= Task =
Of the entries below, return only those lines from the line with "Thus, the travis-ci" to the line with "http://atskaheart.deviantart.com/art/Chess-Pieces-208065294", exactly, both included.

*** Opening of Records for the exercise ***

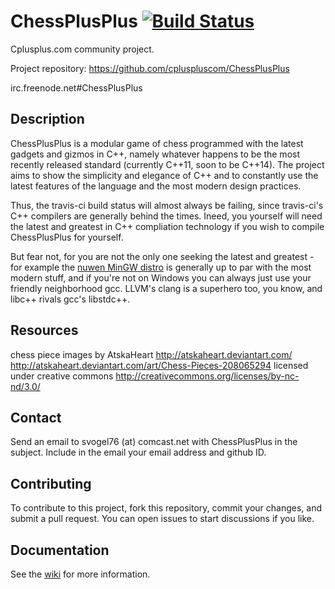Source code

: # ChessPlusPlus [![Build Status](https://travis-ci.org/LB--/ChessPlusPlus.png?branch=lb-refactor)](https://travis-ci.org/LB--/ChessPlusPlus)

Cplusplus.com community project.

Project repository: https://github.com/cpluspluscom/ChessPlusPlus

irc.freenode.net#ChessPlusPlus

## Description
ChessPlusPlus is a modular game of chess programmed with the latest gadgets and gizmos in C++, namely whatever happens to be the most recently released standard (currently C++11, soon to be C++14). The project aims to show the simplicity and elegance of C++ and to constantly use the latest features of the language and the most modern design practices.

Thus, the travis-ci build status will almost always be failing, since travis-ci's C++ compilers are generally behind the times. Ineed, you yourself will need the latest and greatest in C++ compliation technology if you wish to compile ChessPlusPlus for yourself.

But fear not, for you are not the only one seeking the latest and greatest - for example the [nuwen MinGW distro](http://nuwen.net/mingw.html) is generally up to par with the most modern stuff, and if you're not on Windows you can always just use your friendly neighborhood gcc. LLVM's clang is a superhero too, you know, and libc++ rivals gcc's libstdc++.

## Resources
chess piece images by AtskaHeart http://atskaheart.deviantart.com/
http://atskaheart.deviantart.com/art/Chess-Pieces-208065294
licensed under creative commons http://creativecommons.org/licenses/by-nc-nd/3.0/

## Contact
Send an email to svogel76 (at) comcast.net with ChessPlusPlus in the subject. Include in the email your email address and github ID.

## Contributing
To contribute to this project, fork this repository, commit your changes, and submit a pull request. You can open issues to start discussions if you like.

## Documentation
See the [wiki](./../../wiki/) for more information.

*** Close of Records for the exercise ***

= Answer box =
Thus, the travis-ci build status will almost always be failing, since travis-ci's C++ compilers are generally behind the times. Ineed, you yourself will need the latest and greatest in C++ compliation technology if you wish to compile ChessPlusPlus for yourself.

But fear not, for you are not the only one seeking the latest and greatest - for example the [nuwen MinGW distro](http://nuwen.net/mingw.html) is generally up to par with the most modern stuff, and if you're not on Windows you can always just use your friendly neighborhood gcc. LLVM's clang is a superhero too, you know, and libc++ rivals gcc's libstdc++.

## Resources
chess piece images by AtskaHeart http://atskaheart.deviantart.com/
http://atskaheart.deviantart.com/art/Chess-Pieces-208065294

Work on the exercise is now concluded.